After I got home I read endlessly about prenatal development and I discovered that a baby’s lungs develop at 11 weeks. I read that if something interrupts the development at a certain point that it doesn’t go back and make up for it. I remembered having the flu and a fever at that point in the pregnancy and was convinced that is what must have happened. When I went to the doctor for a follow-up I told him about this and he explained something to me. He told me that the lungs need ‘space’ and ‘nutrition’ to develop and the tumor interfered in both ways. I remembered my comment that they had not said anything about the baby's lungs after the sonogram. Was that something in my intuition that sensed there was something wrong with her lungs? I asked the doctor why they didn't know from the sonogram. He told me that in utero the lungs are fluid filled so they are not visible.
I asked the doctor if my severe chest pains were caused by the pneumonia and he told me I was suffering from severe cardiac insufficiency caused by the stress of the pregnancy and with the medication my body was working overtime trying to stop the labor that really needed to proceed. Clearly my life was threatened by what was taking place. Then he shared something with me that showed me just how much the Lord was protecting me and guiding the circumstances.

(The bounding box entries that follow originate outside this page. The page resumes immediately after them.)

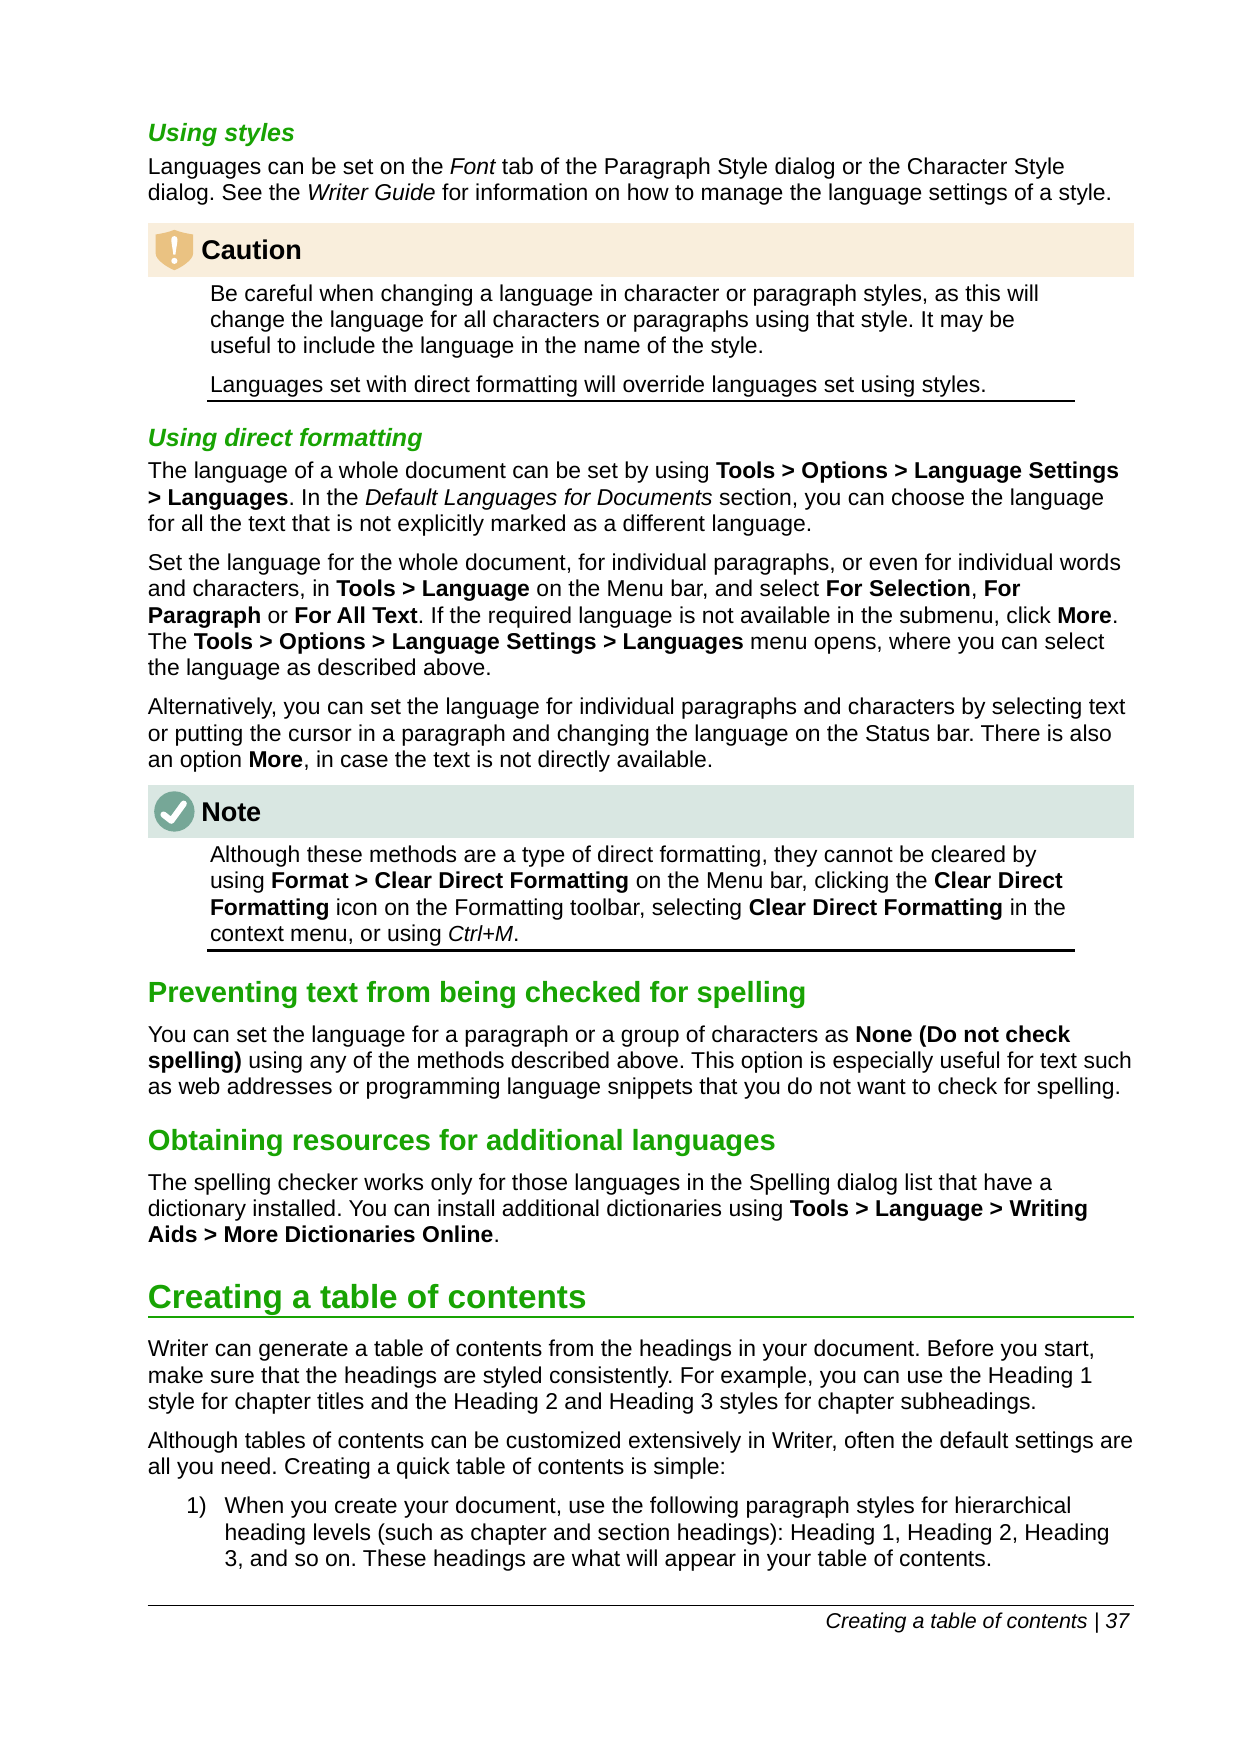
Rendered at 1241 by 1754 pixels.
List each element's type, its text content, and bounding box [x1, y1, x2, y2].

text The spelling checker works only for those languages in the Spelling dialog list that have a dictionary installed. You can install additional dictionaries using Tools > Language > Writing Aids > More Dictionaries Online. [148, 1169, 1134, 1248]
text Languages can be set on the Font tab of the Paragraph Style dialog or the Character Style dialog. See the Writer Guide for information on how to manage the language settings of a style. [148, 153, 1134, 206]
subtitle Using styles [148, 118, 1134, 147]
text Languages set with direct formatting will override languages set using styles. [207, 367, 1075, 400]
text Although these methods are a type of direct formatting, they cannot be cleared by using Format > Clear Direct Formatting on the Menu bar, clicking the Clear Direct Formatting icon on the Formatting toolbar, selecting Clear Direct Formatting in the context menu, or using Ctrl+M. [207, 838, 1075, 949]
list When you create your document, use the following paragraph styles for hierarchical heading levels (such as chapter and section headings): Heading 1, Heading 2, Heading 3, and so on. These headings are what will appear in your table of contents. [207, 1492, 1134, 1571]
subtitle Preventing text from being checked for spelling [148, 975, 1134, 1009]
text Writer can generate a table of contents from the headings in your document. Before you start, make sure that the headings are styled consistently. For example, you can use the Heading 1 style for chapter titles and the Heading 2 and Heading 3 styles for chapter subheadings. [148, 1335, 1134, 1414]
subtitle Obtaining resources for additional languages [148, 1123, 1134, 1157]
subtitle Note [148, 785, 1134, 838]
text You can set the language for a paragraph or a group of characters as None (Do not check spelling) using any of the methods described above. This option is especially useful for text such as web addresses or programming language snippets that you do not want to check for spelling. [148, 1021, 1134, 1100]
text Although tables of contents can be customized extensively in Writer, often the default settings are all you need. Creating a quick table of contents is simple: [148, 1427, 1134, 1480]
subtitle Using direct formatting [148, 423, 1134, 451]
text Be careful when changing a language in character or paragraph styles, as this will change the language for all characters or paragraphs using that style. It may be useful to include the language in the name of the style. [207, 277, 1075, 359]
text Alternatively, you can set the language for individual paragraphs and characters by selecting text or putting the cursor in a paragraph and changing the language on the Status bar. There is also an option More, in case the text is not directly available. [148, 693, 1134, 772]
text Set the language for the whole document, for individual paragraphs, or even for individual words and characters, in Tools > Language on the Menu bar, and select For Selection, For Paragraph or For All Text. If the required language is not available in the submenu, click More. The Tools > Options > Language Settings > Languages menu opens, where you can select the language as described above. [148, 549, 1134, 681]
text The language of a whole document can be set by using Tools > Options > Language Settings > Languages. In the Default Languages for Documents section, you can choose the language for all the text that is not explicitly marked as a different language. [148, 457, 1134, 536]
subtitle Creating a table of contents [148, 1277, 1134, 1316]
subtitle Caution [148, 223, 1134, 277]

He told me that every obstetrician fears delivering ‘half’ a baby. He said, if we had not learned of the tumor and the necessity of the c-section, I would have gone into labor as I did and unable to stop the labor the baby would have gotten stuck in the birth canal. Unable to see what was wrong, they would have watched the baby die in the birth canal. The doctor would have been forced to cut the cervix in order to save my life ‘if’ he had even been able to save me! It made me realize that it was the Lord that prompted me to keep my appointment the morning of the funeral. It would have been all too easy to decide to re-schedule my appointment in the middle of the overwhelming grief of losing my Mom! Whatsmore, it was God’s perfect plan that I proceed with the sonogram only 2 days before I went into labor. The doctor had even suggested we could wait to do the sonogram till the next week.. In God’s economy, it was necessary for it to happen exactly as it did. He made sure the doctors knew exactly what they needed to know exactly when they needed to know!
As time has passed I see God’s protection and plan even more clearly. If it hadn’t happened just that way, as sad as it was, I never would have been able to have more children if I had even survived at all! But 13 months later I gave birth to Christopher Damon and 4 years later I gave birth to Ann Marie.
Dr. Paine changed his practice too. He began routinely scheduling a sonogram for all his patients at 12 weeks of pregnancy. Not only did he save my life, but, he safely delivered both Chris and Ann Marie!
I learned I can trust God even in the middle of tragedy and heartache because He can see further down the road and He truly does have our well-being and blessing in mind!
So sad to think it takes such darkness to bring the light of the Lord..But Praise Jesus for your faith and you ever lasting love for our Lord... sorry for all the trials and darkness, but yet thankful you are able to be his warrior.. Love u Deb..
ReplyDeleteWow. This was heartbreaking and brings tears to my eyes. To see what you have been through even more than I realized. So much for one person to deal with. Yet you walk with Jesus in spite of all the sufferings. It's because you trust in Him no matter what and I can see this evident from your testimony. Thank you for sharing this.